Each line that holds the string "paint" counts once. Say how many such lines the entries have, giving the number only.

(Stored items)
=======
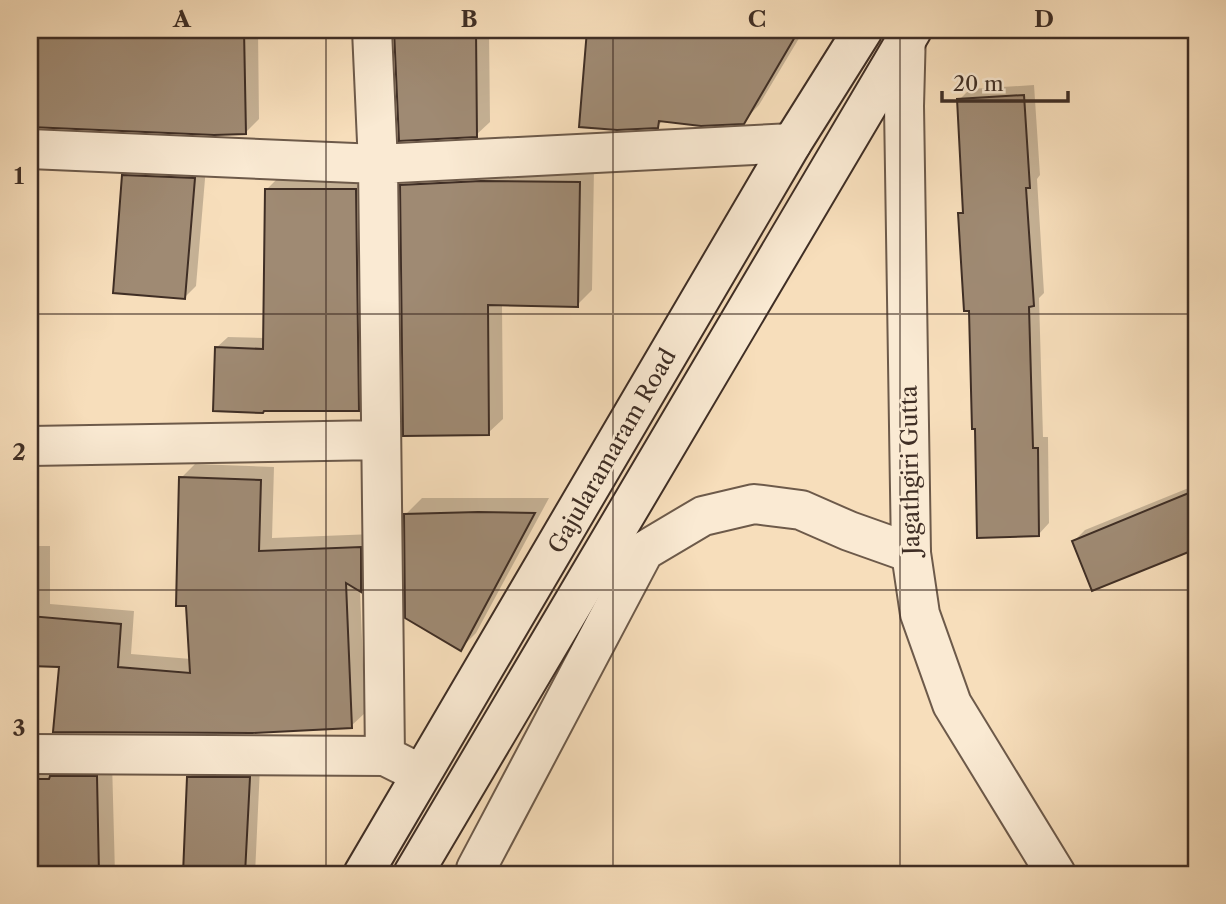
<svg xmlns="http://www.w3.org/2000/svg" width="1226" height="904" viewBox="0 0 1226 904" font-family="'Libre Caslon Text',serif">
<style>
.shadow{fill:#0003}
.building{fill:#9f8a73;stroke:#3f2e25;stroke-width:2}
.lines{fill:none;stroke-linecap:round;stroke-linejoin:round}
.minor-casing{stroke:#6d5a4a;stroke-width:42}
.tertiary-casing{stroke:#6d5a4a;stroke-width:42}
.secondary-casing{stroke:#3f2e25;stroke-width:42}
.minor{stroke:#faead3;stroke-width:38}
.tertiary{stroke:#faead3;stroke-width:38}
.secondary{stroke:#faead3;stroke-width:38}
.grid{fill:none;stroke:#3f2e25;stroke-width:2;stroke-opacity:0.55}
.labels{text-anchor:middle;dominant-baseline:central;stroke-width:5;stroke-linejoin:round;paint-order:stroke}
.street-label{font-size:23px;fill:#3f2e25;stroke:#faead3}
.neatline{fill:none;stroke:#3f2e25;stroke-width:2.5}
.grid-label{font-size:23px;text-anchor:middle;font-weight:bold;fill:#3f2e25}
</style>
<rect width="100%" height="100%" fill="#f7debb"/>
<filter id="stains"><feTurbulence type="fractalNoise" baseFrequency=".00286" numOctaves="4"/><feColorMatrix values="0 0 0 0 .2 0 0 0 0 .09 0 0 0 0 .02 0 0 0 .5 -.17"/></filter>
<radialGradient id="worn" r=".72"><stop offset=".6" stop-color="#630" stop-opacity="0"/><stop offset="1" stop-color="#630" stop-opacity=".3"/></radialGradient>
<path class="shadow" d="M30,30H258L259,119L245,133H214L30,126Z
M396,30H489L490,122L476,135L401,139Z
M589,30H804L759,105L743,122L664,120L657,126L581,125Z
M1034,85L1040,175L1037,179L1044,293L1039,298L1043,437H1048L1049,523L1038,535L977,427L970,309L960,214L965,209L959,100L970,89Z
M135,164L206,167L196,286L185,297L124,176Z
M594,168L592,290L577,305L502,304L503,419L488,433L402,186L417,171Z
M278,178L367,179L370,398L358,409L216,348L228,337L265,338L267,189Z
M195,464L274,467L272,538L374,534V577L360,591L365,713L351,726L61,665H30V471H39L38,546H50V604L134,611L131,654L191,659L181,478Z
M1196,485V547L1093,589L1074,541L1085,530Z
M422,498H549L476,633L460,649L406,514Z
M112,761L115,874H33L31,780L47,764Z
M200,766L260,767L255,874H185L189,778Z"/>
<path class="building" d="M30,30H244L246,134L214,135L30,127Z
M394,30H476L477,137L399,141Z
M587,30H799L744,124L701,126L659,121L658,128L617,130L579,127Z
M1024,95L1030,188H1026L1034,306L1029,307L1033,448H1038L1039,536L977,538L975,429H972L969,311H964L958,213H963L957,99Z
M122,175L195,178L185,299L113,293Z
M481,181L580,182L578,307L488,305L489,435L403,436L400,185Z
M265,189H356L359,411H264L263,413L213,411L215,347L263,349Z
M179,477L261,480L259,551L361,547V592L346,583L352,728L252,733L53,732L59,667L30,666V616L121,624L118,667L190,673L186,606H176Z
M1196,490V549L1092,591L1072,541Z
M478,512L535,513L461,651L405,618L404,514Z
M50,776H97L99,874H31L30,779H49Z
M187,777H250L245,874H183Z"/>
<g class="lines">
<defs>
<path id="minor" d="M372,30L378,164L385,756
M30,149L378,164L792,143
M30,446L381,440
M30,754L385,756L407,767
M476,869L644,551L703,516L754,504L801,510L849,531L911,553"/>
<path id="tertiary" d="M906,30L904,106L911,553L920,614L952,704L1056,874"/>
<path id="secondary" d="M363,874L792,143L863,30
M413,874L912,30"/>
</defs>
<use href="#minor" class="minor-casing"/>
<use href="#tertiary" class="tertiary-casing"/>
<use href="#secondary" class="secondary-casing"/>
<use href="#minor" class="minor"/>
<use href="#tertiary" class="tertiary"/>
<use href="#secondary" class="secondary"/>
</g>
<path class="grid" d="M326,30V874M613,30V874M900,30V874M30,314H1196M30,590H1196"/>
<g class="labels">
<g class="street-label">
<text transform="translate(612 451) rotate(-60)">Gajularamaram Road</text>
<text transform="translate(910 470) rotate(-91)">Jagathgiri Gutta</text>
</g>
</g>
<rect width="1226" height="904" fill="none" stroke="#f7debb" stroke-width="77"/>
<path d="M942 91v10h126v-10" fill="none" stroke="#3f2e25" stroke-width="3.5"/>
<text x="953" y="91" font-size="21" fill="#3f2e25" stroke="#faead3" stroke-width="5" paint-order="stroke">20 m</text>
<rect x="38" y="38" width="1150" height="828" class="neatline"/>
<g class="grid-label">
<text x="182" y="27">A</text>
<text x="469" y="27">B</text>
<text x="757" y="27">C</text>
<text x="1044" y="27">D</text>
<text x="19" y="184">1</text>
<text x="19" y="460">2</text>
<text x="19" y="736">3</text>
</g>
<rect width="100%" height="100%" filter="url(#stains)"/>
<rect width="100%" height="100%" fill="url(#worn)"/>
</svg>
=======
__Exercise output__.
2